Background: Unexpected toxicities of newly approved drugs might be revealed in clinical practice after market launch. This postmarketing surveillance study investigated expected and unexpected adverse drug reactions (ADRs) of TAS-102 in clinical practice in the first 6 months after market launch.

Patients and methods: All metastatic colorectal cancer (mCRC) patients (pts) received TAS-102 35 mg/m² as a starting dose orally twice daily for 5 consecutive days, with 2 days of rest per week for 2 weeks, followed by a 14-day rest period. ADRs during treatment courses were reported spontaneously by attending physicians.

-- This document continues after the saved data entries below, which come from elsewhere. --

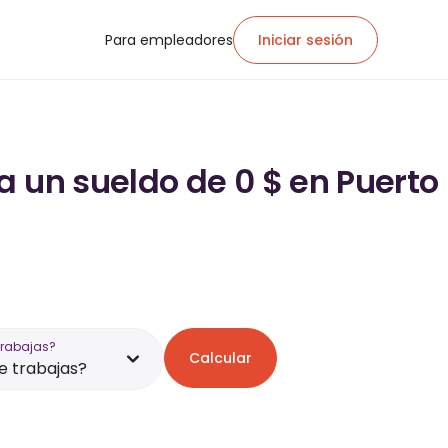
Para empleadores
Iniciar sesión
a un sueldo de 0 $ en Puerto
trabajas?
Calcular
 trabajas?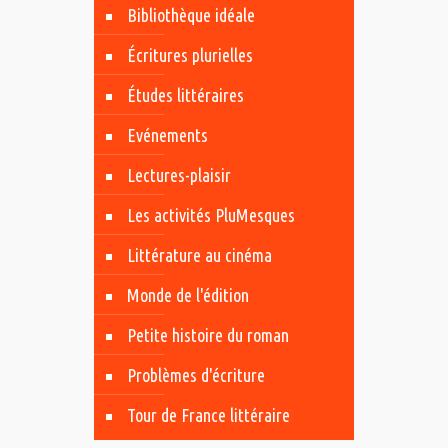
Bibliothèque idéale
Écritures plurielles
Études littéraires
Evénements
Lectures-plaisir
Les activités PluMesques
Littérature au cinéma
Monde de l'édition
Petite histoire du roman
Problèmes d'écriture
Tour de France littéraire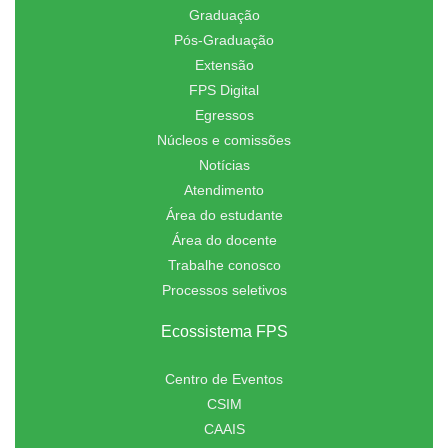
Graduação
Pós-Graduação
Extensão
FPS Digital
Egressos
Núcleos e comissões
Notícias
Atendimento
Área do estudante
Área do docente
Trabalhe conosco
Processos seletivos
Ecossistema FPS
Centro de Eventos
CSIM
CAAIS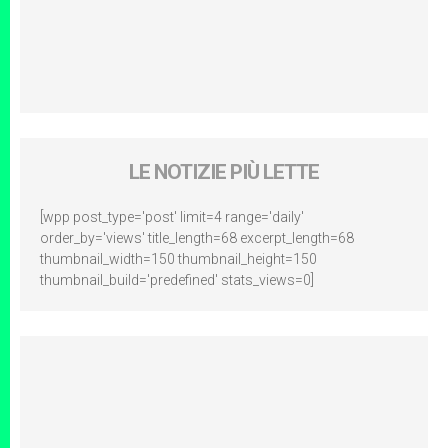
LE NOTIZIE PIÙ LETTE
[wpp post_type='post' limit=4 range='daily'
order_by='views' title_length=68 excerpt_length=68
thumbnail_width=150 thumbnail_height=150
thumbnail_build='predefined' stats_views=0]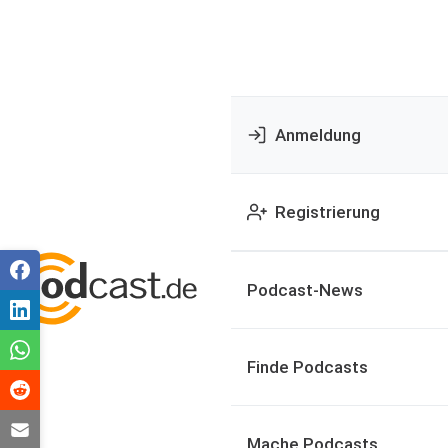
Anmeldung
Registrierung
Podcast-News
Finde Podcasts
Mache Podcasts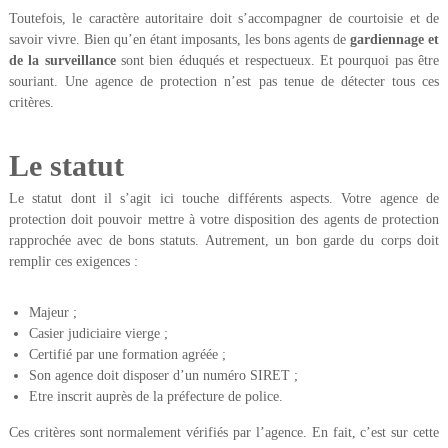
Toutefois, le caractère autoritaire doit s’accompagner de courtoisie et de
savoir vivre. Bien qu’en étant imposants, les bons agents de
gardiennage et
de la surveillance
sont bien éduqués et respectueux. Et pourquoi pas être
souriant. Une agence de protection n’est pas tenue de détecter tous ces
critères.
Le statut
Le statut dont il s’agit ici touche différents aspects. Votre agence de
protection doit pouvoir mettre à votre disposition des agents de protection
rapprochée avec de bons statuts. Autrement, un bon garde du corps doit
remplir ces exigences :
Majeur ;
Casier judiciaire vierge ;
Certifié par une formation agréée ;
Son agence doit disposer d’un numéro SIRET ;
Etre inscrit auprès de la préfecture de police.
Ces critères sont normalement vérifiés par l’agence. En fait, c’est sur cette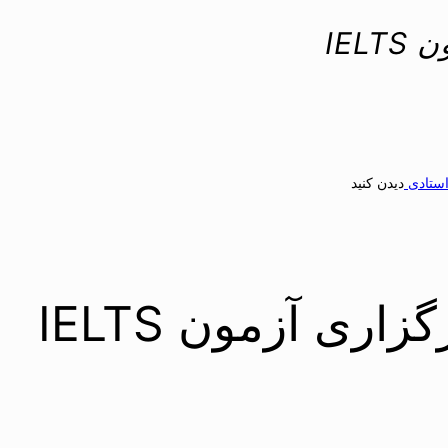
IEL
استادی
دیدن کنید
زاری آزمون IELTS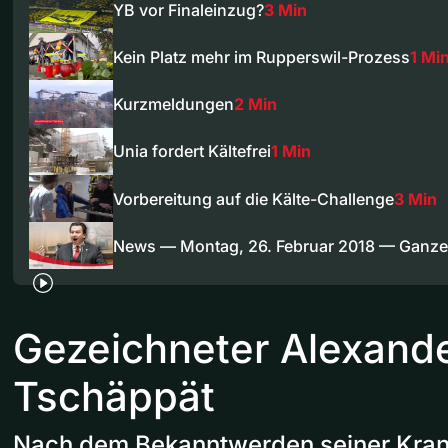
YB vor Finaleinzug?
3 Min
Kein Platz mehr im Rupperswil-Prozess
1 Mi
Kurzmeldungen
2 Min
Unia fordert Kältefrei
1 Min
Vorbereitung auf die Kälte-Challenge
3 Min
News — Montag, 26. Februar 2018 — Ganz
Gezeichneter Alexand
Tschäppät
Nach dem Bekanntwerden seiner Krank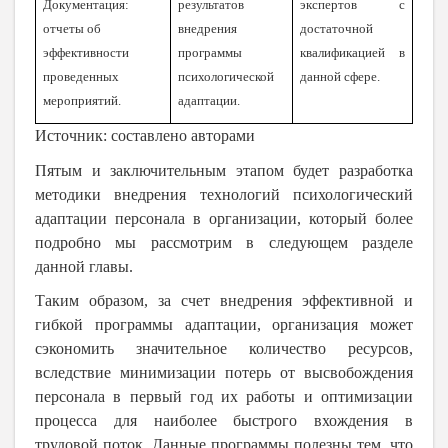
Документация:
результатов
экспертов с
отчеты об
внедрения
достаточной
эффективности
программы
квалификацией в
проведенных
психологической
данной сфере.
мероприятий.
адаптации.
Источник: составлено авторами
Пятым и заключительным этапом будет разработка
методики внедрения технологий психологический
адаптации персонала в организации, который более
подробно мы рассмотрим в следующем разделе
данной главы.
Таким образом, за счет внедрения эффективной и
гибкой программы адаптации, организация может
сэкономить значительное количество ресурсов,
вследствие минимизации потерь от высвобождения
персонала в первый год их работы и оптимизации
процесса для наиболее быстрого вхождения в
трудовой поток. Данные программы полезны тем, что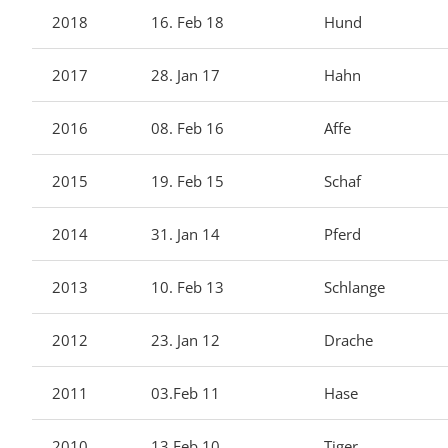
2018
16. Feb 18
Hund
2017
28. Jan 17
Hahn
2016
08. Feb 16
Affe
2015
19. Feb 15
Schaf
2014
31. Jan 14
Pferd
2013
10. Feb 13
Schlange
2012
23. Jan 12
Drache
2011
03.Feb 11
Hase
2010
13.Feb 10
Tiger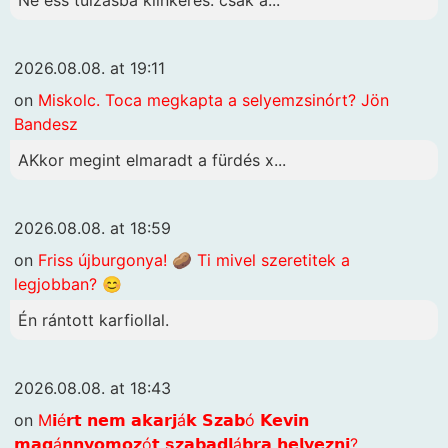
Ne ess túlzásba klinkeres: csak a...
2026.08.08. at 19:11
on
Miskolc. Toca megkapta a selyemzsinórt? Jön
Bandesz
AKkor megint elmaradt a fürdés x...
2026.08.08. at 18:59
on
Friss újburgonya! 🥔 Ti mivel szeretitek a
legjobban? 😊
Én rántott karfiollal.
2026.08.08. at 18:43
on
M𝗶é𝗿𝘁 𝗻𝗲𝗺 𝗮𝗸𝗮𝗿𝗷á𝗸 𝗦𝘇𝗮𝗯ó 𝗞𝗲𝘃𝗶𝗻
𝗺𝗮𝗴á𝗻𝗻𝘆𝗼𝗺𝗼𝘇ó𝘁 𝘀𝘇𝗮𝗯𝗮𝗱𝗹á𝗯𝗿𝗮 𝗵𝗲𝗹𝘆𝗲𝘇𝗻𝗶?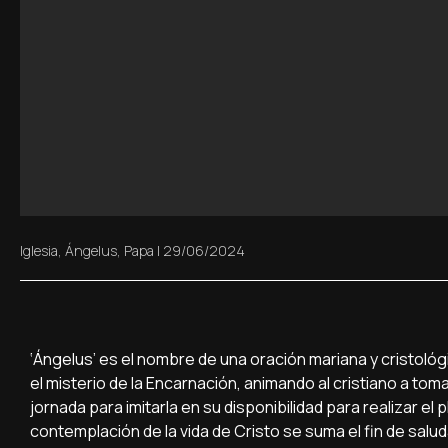
Iglesia
,
Ángelus
,
Papa
|
29/06/2024
‘Ángelus’ es el nombre de una oración mariana y cristológic
el misterio de la Encarnación, animando al cristiano a t
jornada para imitarla en su disponibilidad para realizar el 
contemplación de la vida de Cristo se suma el fin de salud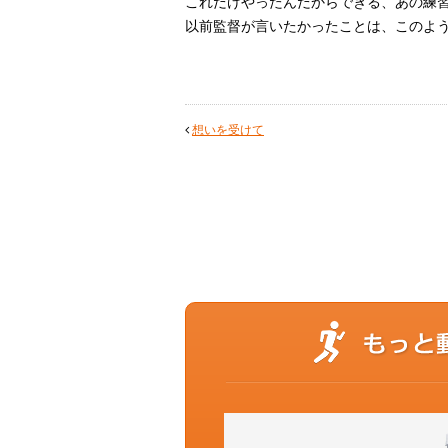
これだけやったんだからできる、あの練
以前監督が言いたかったことは、このよ
想いを受けて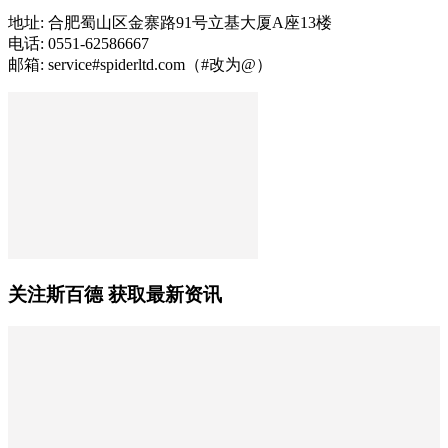
地址: 合肥蜀山区金寨路91号立基大厦A座13楼
电话: 0551-62586667
邮箱: service#spiderltd.com（#改为@）
关注斯百德 获取最新资讯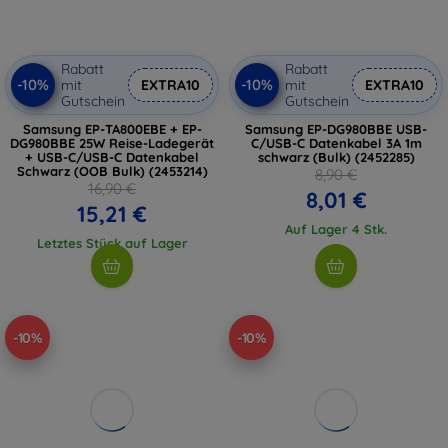
Rabatt
Rabatt
-10%
-10%
mit
EXTRA10
mit
EXTRA10
Gutschein
Gutschein
Samsung EP-TA800EBE + EP-
Samsung EP-DG980BBE USB-
DG980BBE 25W Reise-Ladegerät
C/USB-C Datenkabel 3A 1m
+ USB-C/USB-C Datenkabel
schwarz (Bulk) (2452285)
Schwarz (OOB Bulk) (2453214)
8,90 €
16,90 €
8,01 €
15,21 €
Auf Lager 4 Stk.
Letztes Stück auf Lager
-10%
-10%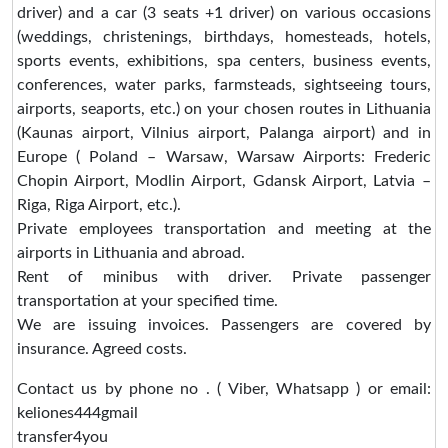
driver) and a car (3 seats +1 driver) on various occasions
(weddings, christenings, birthdays, homesteads, hotels,
sports events, exhibitions, spa centers, business events,
conferences, water parks, farmsteads, sightseeing tours,
airports, seaports, etc.) on your chosen routes in Lithuania
(Kaunas airport, Vilnius airport, Palanga airport) and in
Europe ( Poland – Warsaw, Warsaw Airports: Frederic
Chopin Airport, Modlin Airport, Gdansk Airport, Latvia –
Riga, Riga Airport, etc.).
Private employees transportation and meeting at the
airports in Lithuania and abroad.
Rent of minibus with driver. Private passenger
transportation at your specified time.
We are issuing invoices. Passengers are covered by
insurance. Agreed costs.
Contact us by phone no . ( Viber, Whatsapp ) or email:
keliones444gmail
transfer4you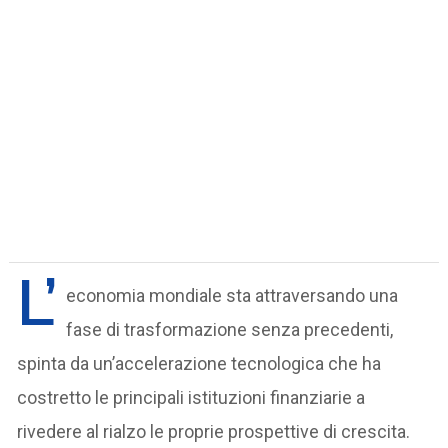
L’
economia mondiale sta attraversando una
fase di trasformazione senza precedenti,
spinta da un’accelerazione tecnologica che ha
costretto le principali istituzioni finanziarie a
rivedere al rialzo le proprie prospettive di crescita.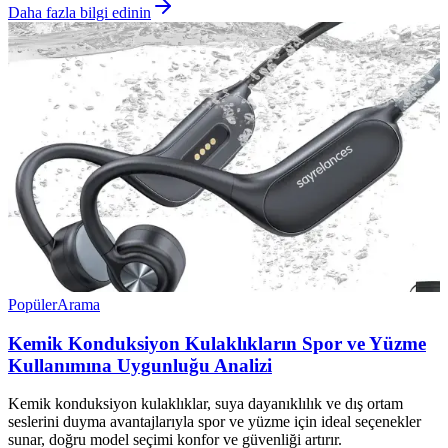
Daha fazla bilgi edinin
Popüler
Arama
Kemik Konduksiyon Kulaklıkların Spor ve Yüzme
Kullanımına Uygunluğu Analizi
Kemik konduksiyon kulaklıklar, suya dayanıklılık ve dış ortam
seslerini duyma avantajlarıyla spor ve yüzme için ideal seçenekler
sunar, doğru model seçimi konfor ve güvenliği artırır.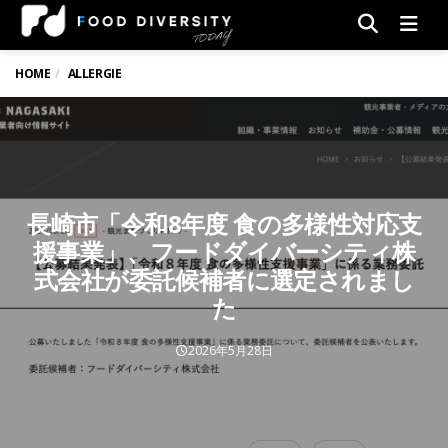
Men
HOME
ALLERGIE
長崎市「令和8年度 食の多様性対応支
援事業」、フードダイバーシティ株
式会社が委託候補者に選定されまし
た
2026年5月28日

Results: From May 26 to November 25, 2014, 3420 mCRC pts were treated with TAS-102 at 1134 institutes in Japan. In total, 370 ADRs (185 ADRs of myelosuppression and related infection in 125 pts, of which 58 ADRs in 31 pts were serious ADRs [SADRs] and 127 ADRs in 98 pts were non-SADRs) were observed in 219 pts and included 89 SADRs in 51 pts and 281 non-SADRs in 183 pts (a pt was counted twice if SADR and non-SADR were experienced). The most frequent ADRs were: myelosuppression comprising neutropenia (n = 77), leukopenia (n = 28), thrombocytopenia (n = 23), anemia (n = 20), and febrile neutropenia (FN; n = 19). Serious neutropenia and FN tended to occur from days 15 to 21 in the first cycle in 12 (75%) of 16 pts.

Conclusion: The ADRs and safety profile of TAS-102 in this study was similar to that in recent TAS-102 clinical trials, without unexpected safety signals. Careful monitoring should be undertaken in pts with serious neutropenia around day 15 in the first cycle of treatment to prevent FN.

Keywords: Adverse drug reaction; Clinical practice; Febrile neutropenia; Neutropenia; Real-world.